“Kalau Haerul Saleh ini?” cecar Jaksa.
“Ketua Akuntan Keuangan Negara (AKN) 4,” jawab Hermanto.
Kepada jaksa, Hermanto menceritakan adanya sejumlah temuan BPK pada program food estate.
Hermanto menyebut BPK hanya fokus pada temuan di program food estate. Namun, dirinya tidak tahu secara detail terkait temuan BPK.
“Tapi pada akhirnya kan jadi WTP, ya, itu bagaimana ada temuan-temuan tapi bisa menjadi WTP. Bisa saksi jelaskan?” cecar Jaksa.
“Misal contoh satu, temuan food estate itu kan temuan istilahnya kurang kelengkapan dokumen. ya, kelengkapan administrasinya.

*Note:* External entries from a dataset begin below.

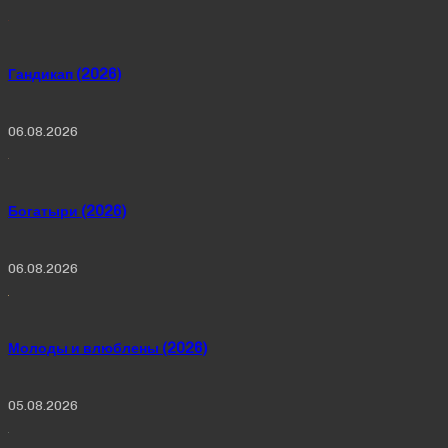
Гандикап (2026)
06.08.2026
Богатыри (2026)
06.08.2026
Молоды и влюблены (2026)
05.08.2026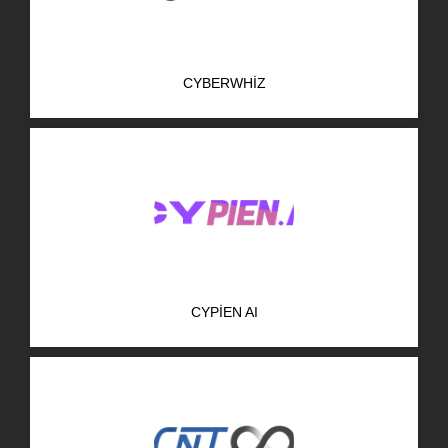
CYBERWHIZ
CYPIEN AI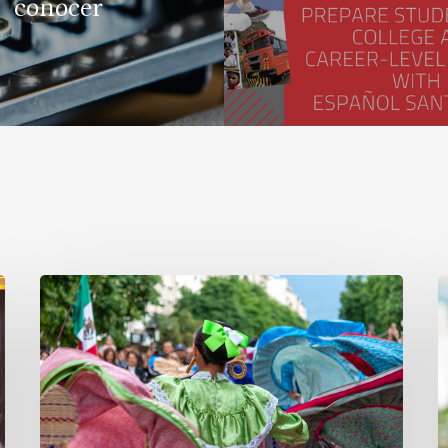
conocer
Why
B
Celebrate
a
Hispanic
M
Heritage
T
Month?
E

Istilah di BPK itu BDD (Biaya Dibayar Dimuka), bayar di muka. Jadi, itu yang harus kita lengkapi, dan itu belum menjadi TGR (Tuntutan Ganti Rugi),” ujar Hermanto.
“Artinya ada kesempatan untuk kita melengkapi dan menyelesaikan pekerjaan itu. Bagaimana proses pemeriksaannya BPK itu sehingga menjadi WTP?” imbuh Jaksa.
“Saya enggak terlalu (tahu) persis mekanismenya,” lanjutnya.
Jaksa kemudian menyinggung adanya dugaan permintaan uang dari oknum auditor BPK.
Hermanto pun tidak membantah dugaan tersebut.
Menurutnya, ada oknum auditor BPK yang meminta uang pelicin Rp12 miliar agar Kementan mendapat opini WTP.
“Ada. Permintaan itu disampaikan untuk disampaikan kepada pimpinan untuk nilainya kalau enggak salah diminta Rp12 miliar untuk Kementan,” papar Hermanto.
“Diminta Rp 12 miliar oleh pemeriksa BPK itu?” tanya Jaksa lagi.
“Iya, (diminta) Rp 12 miliar oleh Pak Victor tadi,” ungkapnya.